Exercise prompt: Set out every line of the listing below as a numbered list, leaving out any blank lines.

Supplied material:
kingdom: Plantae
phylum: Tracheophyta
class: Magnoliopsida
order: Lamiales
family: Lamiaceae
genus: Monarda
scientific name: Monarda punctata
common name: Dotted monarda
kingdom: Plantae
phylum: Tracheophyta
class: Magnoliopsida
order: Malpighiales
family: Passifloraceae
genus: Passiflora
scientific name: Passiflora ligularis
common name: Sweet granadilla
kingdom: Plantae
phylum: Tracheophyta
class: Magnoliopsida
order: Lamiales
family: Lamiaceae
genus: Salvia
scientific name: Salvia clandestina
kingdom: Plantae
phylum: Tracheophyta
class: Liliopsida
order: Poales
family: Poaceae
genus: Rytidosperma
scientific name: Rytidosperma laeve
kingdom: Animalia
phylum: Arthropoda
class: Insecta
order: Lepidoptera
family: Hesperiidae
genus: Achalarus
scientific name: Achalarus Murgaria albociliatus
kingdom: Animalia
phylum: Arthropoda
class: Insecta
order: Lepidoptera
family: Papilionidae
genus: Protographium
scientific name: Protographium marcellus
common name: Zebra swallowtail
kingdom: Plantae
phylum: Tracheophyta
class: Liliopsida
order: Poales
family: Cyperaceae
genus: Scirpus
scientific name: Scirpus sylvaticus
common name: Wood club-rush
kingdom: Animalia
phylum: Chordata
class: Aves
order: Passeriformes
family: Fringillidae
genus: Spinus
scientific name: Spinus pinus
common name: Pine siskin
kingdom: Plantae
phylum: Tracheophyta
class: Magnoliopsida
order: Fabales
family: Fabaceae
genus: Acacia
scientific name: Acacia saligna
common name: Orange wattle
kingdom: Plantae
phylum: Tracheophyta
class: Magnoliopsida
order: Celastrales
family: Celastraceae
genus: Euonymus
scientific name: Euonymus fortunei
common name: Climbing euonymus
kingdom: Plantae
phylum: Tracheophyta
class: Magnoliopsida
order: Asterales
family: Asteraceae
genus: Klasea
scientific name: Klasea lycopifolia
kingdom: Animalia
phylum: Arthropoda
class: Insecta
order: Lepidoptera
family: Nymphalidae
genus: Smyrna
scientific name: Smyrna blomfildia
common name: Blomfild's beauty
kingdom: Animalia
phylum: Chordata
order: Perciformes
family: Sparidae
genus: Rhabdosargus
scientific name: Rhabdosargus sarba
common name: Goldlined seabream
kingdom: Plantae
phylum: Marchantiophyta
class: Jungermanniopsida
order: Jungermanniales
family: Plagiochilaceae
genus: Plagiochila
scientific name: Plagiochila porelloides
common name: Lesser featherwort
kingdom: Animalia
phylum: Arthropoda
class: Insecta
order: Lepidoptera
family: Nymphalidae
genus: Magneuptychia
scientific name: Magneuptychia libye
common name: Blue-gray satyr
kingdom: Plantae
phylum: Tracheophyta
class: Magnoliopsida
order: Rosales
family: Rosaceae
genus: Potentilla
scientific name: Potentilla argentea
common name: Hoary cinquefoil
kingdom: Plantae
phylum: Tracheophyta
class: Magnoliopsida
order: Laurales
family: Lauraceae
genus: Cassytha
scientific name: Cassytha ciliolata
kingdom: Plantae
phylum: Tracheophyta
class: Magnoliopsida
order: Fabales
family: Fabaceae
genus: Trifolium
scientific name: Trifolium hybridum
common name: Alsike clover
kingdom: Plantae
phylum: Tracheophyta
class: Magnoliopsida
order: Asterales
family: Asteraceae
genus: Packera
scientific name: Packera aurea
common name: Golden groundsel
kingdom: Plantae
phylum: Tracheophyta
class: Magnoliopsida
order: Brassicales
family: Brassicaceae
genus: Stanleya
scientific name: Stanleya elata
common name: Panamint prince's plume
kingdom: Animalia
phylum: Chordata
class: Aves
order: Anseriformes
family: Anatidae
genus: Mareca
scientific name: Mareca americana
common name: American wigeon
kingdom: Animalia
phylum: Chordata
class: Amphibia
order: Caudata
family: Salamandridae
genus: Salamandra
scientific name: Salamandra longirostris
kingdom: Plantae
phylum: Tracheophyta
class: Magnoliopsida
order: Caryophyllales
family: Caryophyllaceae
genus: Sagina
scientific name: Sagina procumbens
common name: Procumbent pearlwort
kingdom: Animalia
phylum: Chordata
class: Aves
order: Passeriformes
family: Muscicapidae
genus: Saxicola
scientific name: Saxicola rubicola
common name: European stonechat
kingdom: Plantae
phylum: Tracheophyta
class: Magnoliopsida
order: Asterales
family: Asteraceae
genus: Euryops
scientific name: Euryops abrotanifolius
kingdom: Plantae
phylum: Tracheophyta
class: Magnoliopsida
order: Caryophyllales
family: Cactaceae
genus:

Full output:
1. kingdom: Plantae
2. phylum: Tracheophyta
3. class: Magnoliopsida
4. order: Lamiales
5. family: Lamiaceae
6. genus: Monarda
7. scientific name: Monarda punctata
8. common name: Dotted monarda
9. kingdom: Plantae
10. phylum: Tracheophyta
11. class: Magnoliopsida
12. order: Malpighiales
13. family: Passifloraceae
14. genus: Passiflora
15. scientific name: Passiflora ligularis
16. common name: Sweet granadilla
17. kingdom: Plantae
18. phylum: Tracheophyta
19. class: Magnoliopsida
20. order: Lamiales
21. family: Lamiaceae
22. genus: Salvia
23. scientific name: Salvia clandestina
24. kingdom: Plantae
25. phylum: Tracheophyta
26. class: Liliopsida
27. order: Poales
28. family: Poaceae
29. genus: Rytidosperma
30. scientific name: Rytidosperma laeve
31. kingdom: Animalia
32. phylum: Arthropoda
33. class: Insecta
34. order: Lepidoptera
35. family: Hesperiidae
36. genus: Achalarus
37. scientific name: Achalarus Murgaria albociliatus
38. kingdom: Animalia
39. phylum: Arthropoda
40. class: Insecta
41. order: Lepidoptera
42. family: Papilionidae
43. genus: Protographium
44. scientific name: Protographium marcellus
45. common name: Zebra swallowtail
46. kingdom: Plantae
47. phylum: Tracheophyta
48. class: Liliopsida
49. order: Poales
50. family: Cyperaceae
51. genus: Scirpus
52. scientific name: Scirpus sylvaticus
53. common name: Wood club-rush
54. kingdom: Animalia
55. phylum: Chordata
56. class: Aves
57. order: Passeriformes
58. family: Fringillidae
59. genus: Spinus
60. scientific name: Spinus pinus
61. common name: Pine siskin
62. kingdom: Plantae
63. phylum: Tracheophyta
64. class: Magnoliopsida
65. order: Fabales
66. family: Fabaceae
67. genus: Acacia
68. scientific name: Acacia saligna
69. common name: Orange wattle
70. kingdom: Plantae
71. phylum: Tracheophyta
72. class: Magnoliopsida
73. order: Celastrales
74. family: Celastraceae
75. genus: Euonymus
76. scientific name: Euonymus fortunei
77. common name: Climbing euonymus
78. kingdom: Plantae
79. phylum: Tracheophyta
80. class: Magnoliopsida
81. order: Asterales
82. family: Asteraceae
83. genus: Klasea
84. scientific name: Klasea lycopifolia
85. kingdom: Animalia
86. phylum: Arthropoda
87. class: Insecta
88. order: Lepidoptera
89. family: Nymphalidae
90. genus: Smyrna
91. scientific name: Smyrna blomfildia
92. common name: Blomfild's beauty
93. kingdom: Animalia
94. phylum: Chordata
95. order: Perciformes
96. family: Sparidae
97. genus: Rhabdosargus
98. scientific name: Rhabdosargus sarba
99. common name: Goldlined seabream
100. kingdom: Plantae
101. phylum: Marchantiophyta
102. class: Jungermanniopsida
103. order: Jungermanniales
104. family: Plagiochilaceae
105. genus: Plagiochila
106. scientific name: Plagiochila porelloides
107. common name: Lesser featherwort
108. kingdom: Animalia
109. phylum: Arthropoda
110. class: Insecta
111. order: Lepidoptera
112. family: Nymphalidae
113. genus: Magneuptychia
114. scientific name: Magneuptychia libye
115. common name: Blue-gray satyr
116. kingdom: Plantae
117. phylum: Tracheophyta
118. class: Magnoliopsida
119. order: Rosales
120. family: Rosaceae
121. genus: Potentilla
122. scientific name: Potentilla argentea
123. common name: Hoary cinquefoil
124. kingdom: Plantae
125. phylum: Tracheophyta
126. class: Magnoliopsida
127. order: Laurales
128. family: Lauraceae
129. genus: Cassytha
130. scientific name: Cassytha ciliolata
131. kingdom: Plantae
132. phylum: Tracheophyta
133. class: Magnoliopsida
134. order: Fabales
135. family: Fabaceae
136. genus: Trifolium
137. scientific name: Trifolium hybridum
138. common name: Alsike clover
139. kingdom: Plantae
140. phylum: Tracheophyta
141. class: Magnoliopsida
142. order: Asterales
143. family: Asteraceae
144. genus: Packera
145. scientific name: Packera aurea
146. common name: Golden groundsel
147. kingdom: Plantae
148. phylum: Tracheophyta
149. class: Magnoliopsida
150. order: Brassicales
151. family: Brassicaceae
152. genus: Stanleya
153. scientific name: Stanleya elata
154. common name: Panamint prince's plume
155. kingdom: Animalia
156. phylum: Chordata
157. class: Aves
158. order: Anseriformes
159. family: Anatidae
160. genus: Mareca
161. scientific name: Mareca americana
162. common name: American wigeon
163. kingdom: Animalia
164. phylum: Chordata
165. class: Amphibia
166. order: Caudata
167. family: Salamandridae
168. genus: Salamandra
169. scientific name: Salamandra longirostris
170. kingdom: Plantae
171. phylum: Tracheophyta
172. class: Magnoliopsida
173. order: Caryophyllales
174. family: Caryophyllaceae
175. genus: Sagina
176. scientific name: Sagina procumbens
177. common name: Procumbent pearlwort
178. kingdom: Animalia
179. phylum: Chordata
180. class: Aves
181. order: Passeriformes
182. family: Muscicapidae
183. genus: Saxicola
184. scientific name: Saxicola rubicola
185. common name: European stonechat
186. kingdom: Plantae
187. phylum: Tracheophyta
188. class: Magnoliopsida
189. order: Asterales
190. family: Asteraceae
191. genus: Euryops
192. scientific name: Euryops abrotanifolius
193. kingdom: Plantae
194. phylum: Tracheophyta
195. class: Magnoliopsida
196. order: Caryophyllales
197. family: Cactaceae
198. genus:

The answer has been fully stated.